BIO: WRITING 2019

I write on political and social change: history and culture and the arts. And in particular the arts and history of Scotland, the stories of old Scotia and Edina.. I grew up in Edinburgh, lived ten years in America (Chicago and Cincinnati) and I now live north of Scotland’s other major city, Glasgow. 

I write essays, short stories, letters, poems, children’s stories and articles. Music, poetry and art have had a profound effect on my life. I have always been scribbling in notebooks, since I was seven, but I only began to take my writing seriously over the past decade. 

I've letters published on topics - Our Culture of Violence (2005), Youth Facilities (1996), Killing Our Eco System, Readiness to Learn (2018), Why our Stories Matter, Breastfeeding (2017), many major arts reviews and others. 

Writers I admire - Ian Bell, Bob Dylan, Robert Burns, WB Yeats, Bryan Appleyard, TS Eliot, Sylvia Plath, Somerset Maugham, 

I have a lifetime of experience, both in education and raising my family. Life presents many challenges, that can make us stronger or defeat us – or a bit of both. I write about my travels and my time in America and Italy.
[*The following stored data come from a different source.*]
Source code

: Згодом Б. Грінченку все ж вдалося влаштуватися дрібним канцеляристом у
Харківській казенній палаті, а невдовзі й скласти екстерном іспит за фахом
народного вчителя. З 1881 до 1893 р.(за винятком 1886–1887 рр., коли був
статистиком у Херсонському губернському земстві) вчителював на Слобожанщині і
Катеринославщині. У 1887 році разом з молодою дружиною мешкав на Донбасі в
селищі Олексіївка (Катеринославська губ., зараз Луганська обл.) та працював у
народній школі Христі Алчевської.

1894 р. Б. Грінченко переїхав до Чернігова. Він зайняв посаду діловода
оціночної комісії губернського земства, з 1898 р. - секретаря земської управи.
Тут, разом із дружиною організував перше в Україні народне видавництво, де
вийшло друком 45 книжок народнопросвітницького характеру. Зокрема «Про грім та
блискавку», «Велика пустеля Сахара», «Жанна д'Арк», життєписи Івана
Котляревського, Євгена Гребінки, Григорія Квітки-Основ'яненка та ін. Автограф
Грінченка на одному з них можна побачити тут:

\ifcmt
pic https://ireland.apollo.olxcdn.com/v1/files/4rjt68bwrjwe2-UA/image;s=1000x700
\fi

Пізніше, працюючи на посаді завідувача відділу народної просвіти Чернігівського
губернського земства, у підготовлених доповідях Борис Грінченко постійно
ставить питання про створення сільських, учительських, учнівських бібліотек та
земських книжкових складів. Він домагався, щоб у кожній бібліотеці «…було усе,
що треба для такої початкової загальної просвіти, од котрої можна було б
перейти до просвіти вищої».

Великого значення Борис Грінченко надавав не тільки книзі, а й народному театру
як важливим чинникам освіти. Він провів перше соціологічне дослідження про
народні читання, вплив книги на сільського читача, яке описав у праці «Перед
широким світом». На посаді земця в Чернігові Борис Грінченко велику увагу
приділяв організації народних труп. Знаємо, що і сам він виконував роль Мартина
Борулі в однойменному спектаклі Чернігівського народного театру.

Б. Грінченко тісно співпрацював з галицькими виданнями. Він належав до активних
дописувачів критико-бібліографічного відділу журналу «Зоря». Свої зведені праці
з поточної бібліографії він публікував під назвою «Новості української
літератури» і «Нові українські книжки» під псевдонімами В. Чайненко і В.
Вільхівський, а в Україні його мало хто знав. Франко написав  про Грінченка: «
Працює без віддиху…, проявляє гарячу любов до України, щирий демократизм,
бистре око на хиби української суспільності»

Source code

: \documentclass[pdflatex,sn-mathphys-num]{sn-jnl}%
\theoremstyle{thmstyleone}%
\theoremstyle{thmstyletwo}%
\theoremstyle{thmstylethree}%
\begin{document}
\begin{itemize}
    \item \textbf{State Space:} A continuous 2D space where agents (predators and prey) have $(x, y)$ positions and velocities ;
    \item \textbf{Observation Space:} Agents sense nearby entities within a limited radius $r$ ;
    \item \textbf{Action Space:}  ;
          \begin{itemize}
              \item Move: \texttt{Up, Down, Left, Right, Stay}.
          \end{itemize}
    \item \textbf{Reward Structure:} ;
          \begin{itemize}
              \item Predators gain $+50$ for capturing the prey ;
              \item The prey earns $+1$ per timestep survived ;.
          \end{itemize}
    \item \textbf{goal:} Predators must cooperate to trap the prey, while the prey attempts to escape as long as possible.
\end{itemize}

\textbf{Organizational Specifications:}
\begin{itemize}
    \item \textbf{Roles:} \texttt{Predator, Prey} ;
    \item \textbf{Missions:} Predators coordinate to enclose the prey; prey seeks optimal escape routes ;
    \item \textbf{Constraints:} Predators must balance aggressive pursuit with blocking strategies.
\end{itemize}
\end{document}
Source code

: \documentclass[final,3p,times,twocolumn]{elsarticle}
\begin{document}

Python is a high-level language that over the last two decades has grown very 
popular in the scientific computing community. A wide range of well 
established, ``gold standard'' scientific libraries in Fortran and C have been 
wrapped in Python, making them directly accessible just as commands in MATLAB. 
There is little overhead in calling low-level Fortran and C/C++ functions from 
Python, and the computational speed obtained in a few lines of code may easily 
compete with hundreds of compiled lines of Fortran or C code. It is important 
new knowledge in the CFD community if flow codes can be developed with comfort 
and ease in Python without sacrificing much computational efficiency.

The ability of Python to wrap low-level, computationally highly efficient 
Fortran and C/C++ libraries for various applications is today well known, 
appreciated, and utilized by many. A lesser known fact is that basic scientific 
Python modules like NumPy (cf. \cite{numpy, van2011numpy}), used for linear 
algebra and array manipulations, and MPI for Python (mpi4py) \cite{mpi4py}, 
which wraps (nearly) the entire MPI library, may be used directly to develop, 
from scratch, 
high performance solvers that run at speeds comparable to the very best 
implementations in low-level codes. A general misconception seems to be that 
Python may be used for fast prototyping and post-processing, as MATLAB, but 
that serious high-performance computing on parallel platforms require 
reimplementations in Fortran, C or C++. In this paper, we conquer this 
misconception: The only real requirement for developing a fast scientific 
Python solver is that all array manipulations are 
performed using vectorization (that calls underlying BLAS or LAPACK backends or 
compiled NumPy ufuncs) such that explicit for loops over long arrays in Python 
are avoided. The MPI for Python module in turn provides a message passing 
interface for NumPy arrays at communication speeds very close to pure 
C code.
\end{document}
While I have broad outlooks, I also value history, sense of place and heritage. I travelled abroad several road trips United States and to Italy and the pink early skies near Nice, south of France. 


*Photography.
I am also a photographer and shoot mainly portraits, including many famous names: which was my main passion when I studied art at school. I have taken portraits of famous authors, musicians and artists.
I try to capture time and moods in those intimate venues were something magic happens between performers and audience. 

I hope writing and photography can change minds and lives. 



Searching for Scotia: Burns named Edina ‘Scotia’s darling seat’
I would walk the ancient hills of Scotia’s capital Edina and gaze over to the Forth estuary:  and over to her imposing castle, her historic Royal Mile, her elegant Georgian new town, her art galleries - and the energy of her International Arts festival. I used to walk down her cobbled high street to college amid all her long forgotten stories, and near to the imposing Arthur’s Seat. 

From the quiet pathways of Arthur Seat there are long views over the city skyline, to the castle over to the Forth. I read poetry and got engrossed in my visits to Thins bookshop up the Bridges. I visited the art galleries, where the old portraits of the Stewart kings hung. And we sang songs of Robert Burns at our school choir. 

"This is a city of shifting light, of changing skies, of sudden vistas.” Alexander McColl Smith.